In an earlier age · someone unknown
had cleverly covered · these costly treasures.
That throne held the hoard · for the lifetime allowed him,
but gold could not gladden · a man in mourning.
Newly-built · near the breaking waves,
a barrow stood · at the base of a bluff,
its entrance sculpted · by secret arts.
Earthward the warrior · bore the hoard-worthy
portion of plate, · the golden craftwork.
The ringkeeper spoke · these words as he went:

"Hold now, Earth, · what men may not,
the hoard of the heroes, · earth-gotten wealth
when it first was won. · War-death has felled them,
an evil befalling · each of my people.
The household is mirthless · when men are lifeless.

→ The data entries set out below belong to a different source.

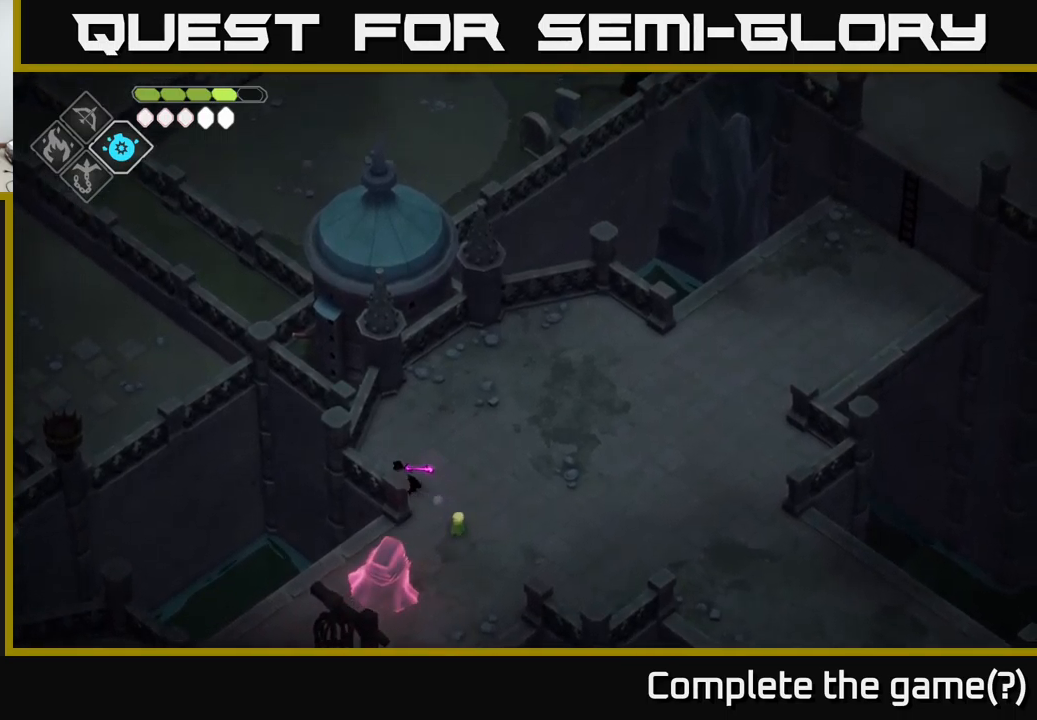
{"buttons": [], "left_stick": "up-right", "right_stick": "up", "events": [[350, "left_stick", "up"], [400, "left_stick", "up-right"]]}
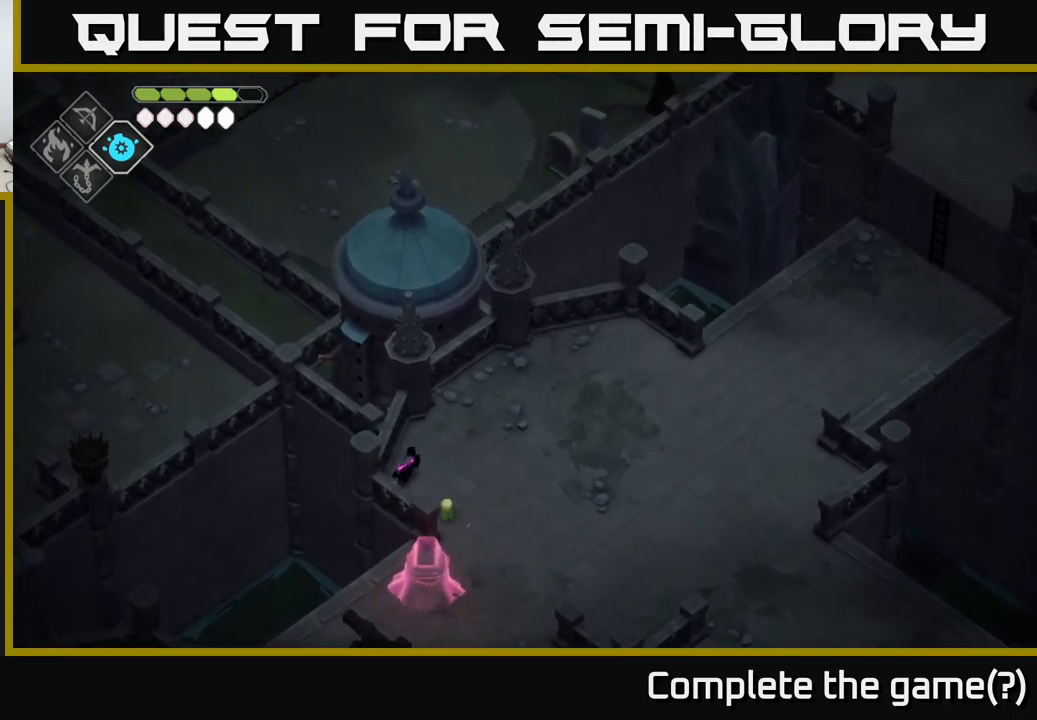
{"buttons": [], "left_stick": "up-right", "right_stick": "up", "events": []}
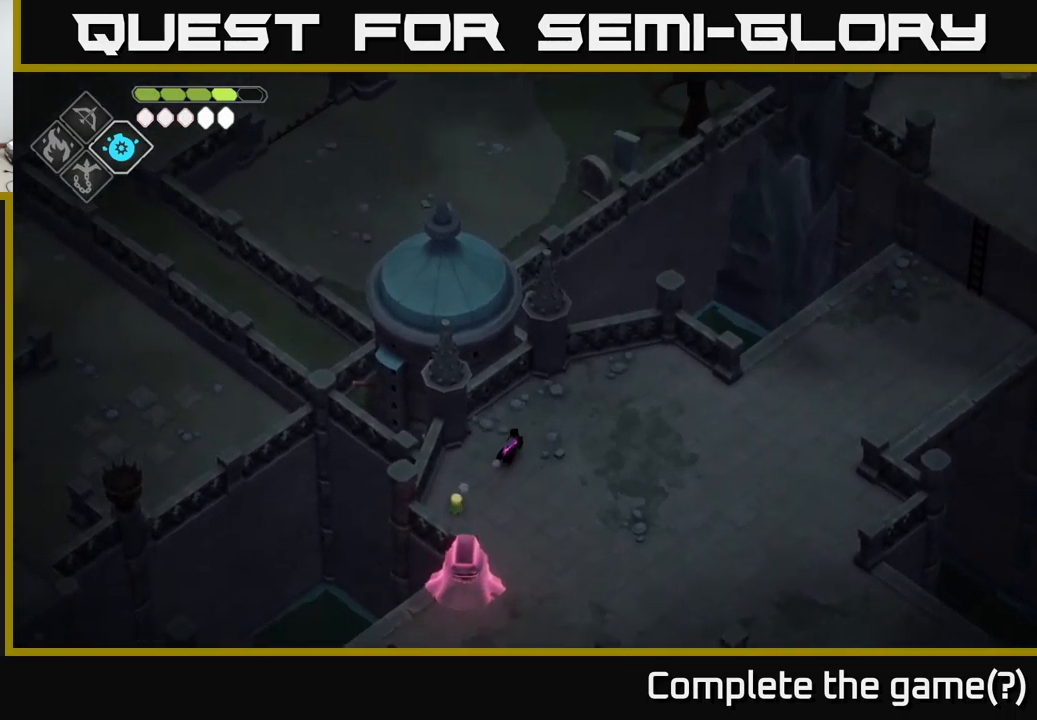
{"buttons": [], "left_stick": "up-left", "right_stick": "center", "events": [[33, "right_stick", "center"], [150, "left_stick", "up"], [350, "left_stick", "up-left"]]}
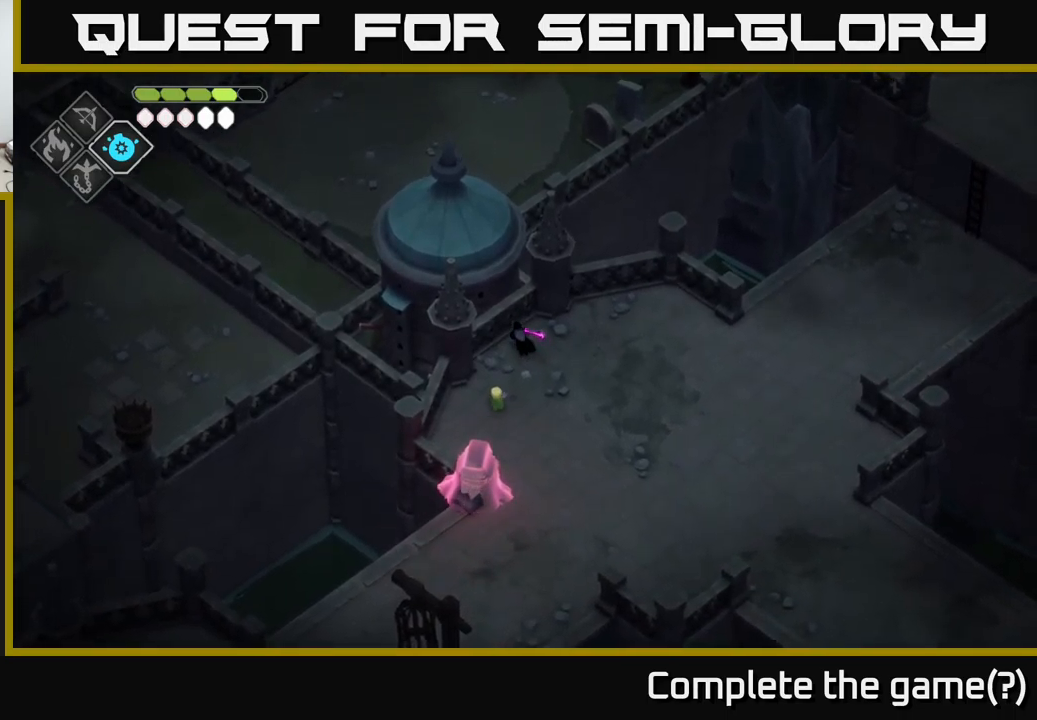
{"buttons": [], "left_stick": "center", "right_stick": "center", "events": [[50, "X", "down"], [117, "left_stick", "center"], [233, "X", "up"]]}
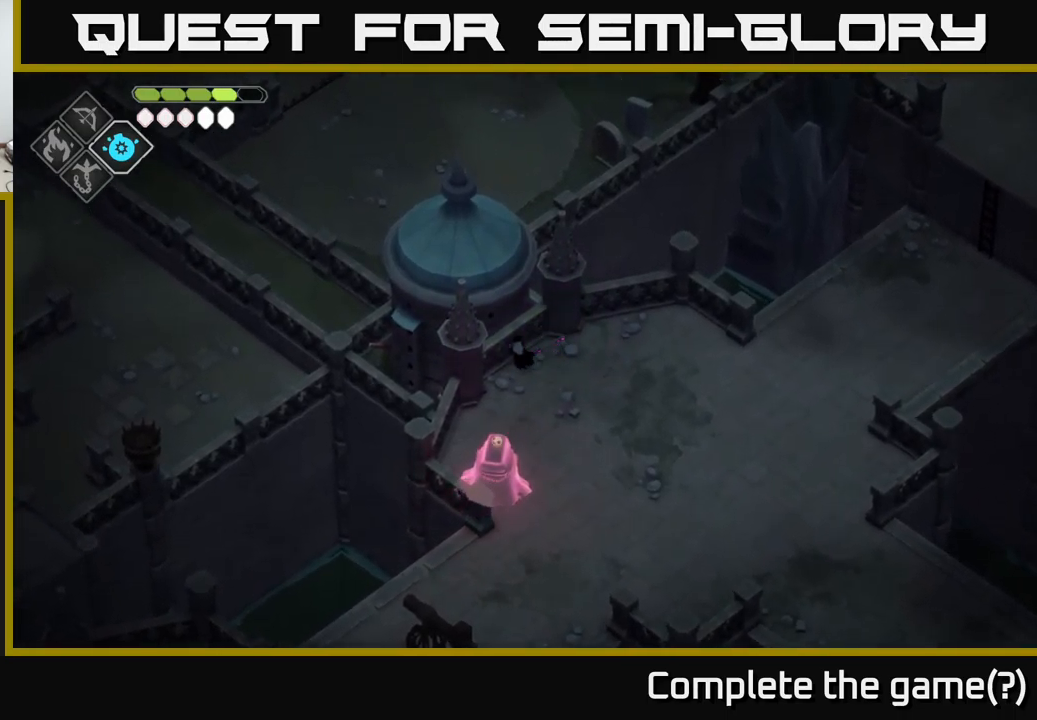
{"buttons": [], "left_stick": "center", "right_stick": "center", "events": [[50, "left_stick", "up-left"], [133, "X", "down"], [233, "left_stick", "center"], [350, "X", "up"]]}
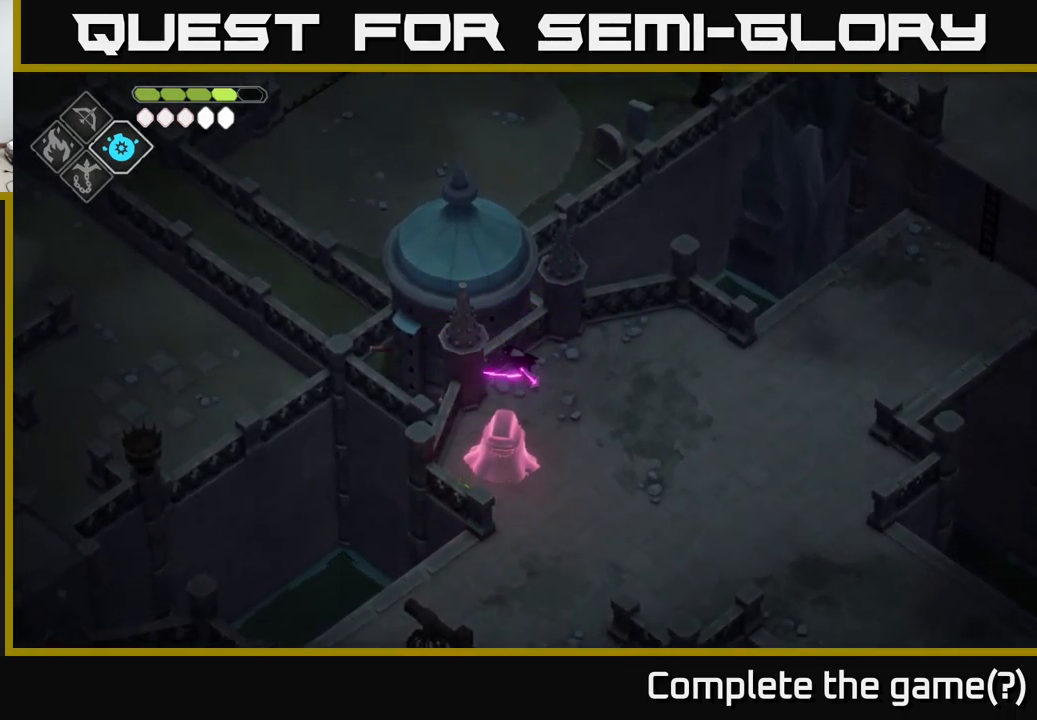
{"buttons": [], "left_stick": "center", "right_stick": "up-left", "events": [[83, "right_stick", "up-left"]]}
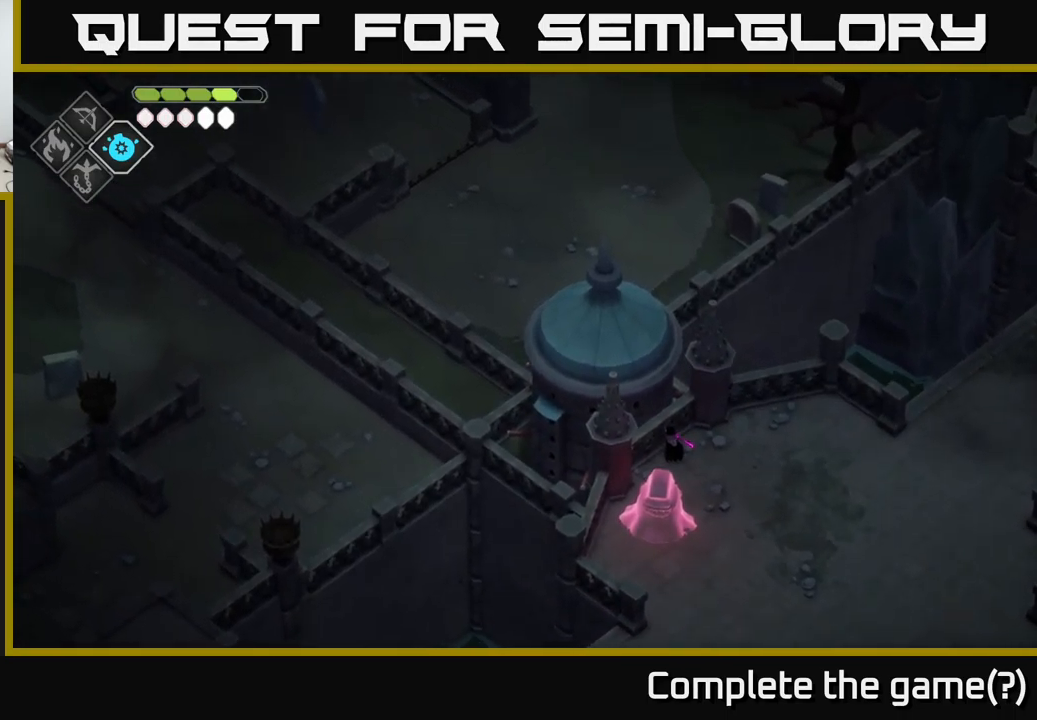
{"buttons": [], "left_stick": "center", "right_stick": "up-left", "events": []}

I have none to wear sword, · none to bear wine
or polish the precious · vessels and plates.
Gone are the brethren · who braved many battles.
From the hard helmet · the hand-wrought gilding
drops in the dust. · Asleep are the smiths
who knew how to burnish · the war-chief's mask
or mend the mail-shirts · mangled in battle.
Shields and mail-shirts · molder with warriors
and follow no foes · to faraway fields.
No harp rejoices · to herald the heroes,
no hand-fed hawk · swoos through the hall,
no stallion stamps · in the stronghold's courtyard.
Death has undone · many kindreds of men."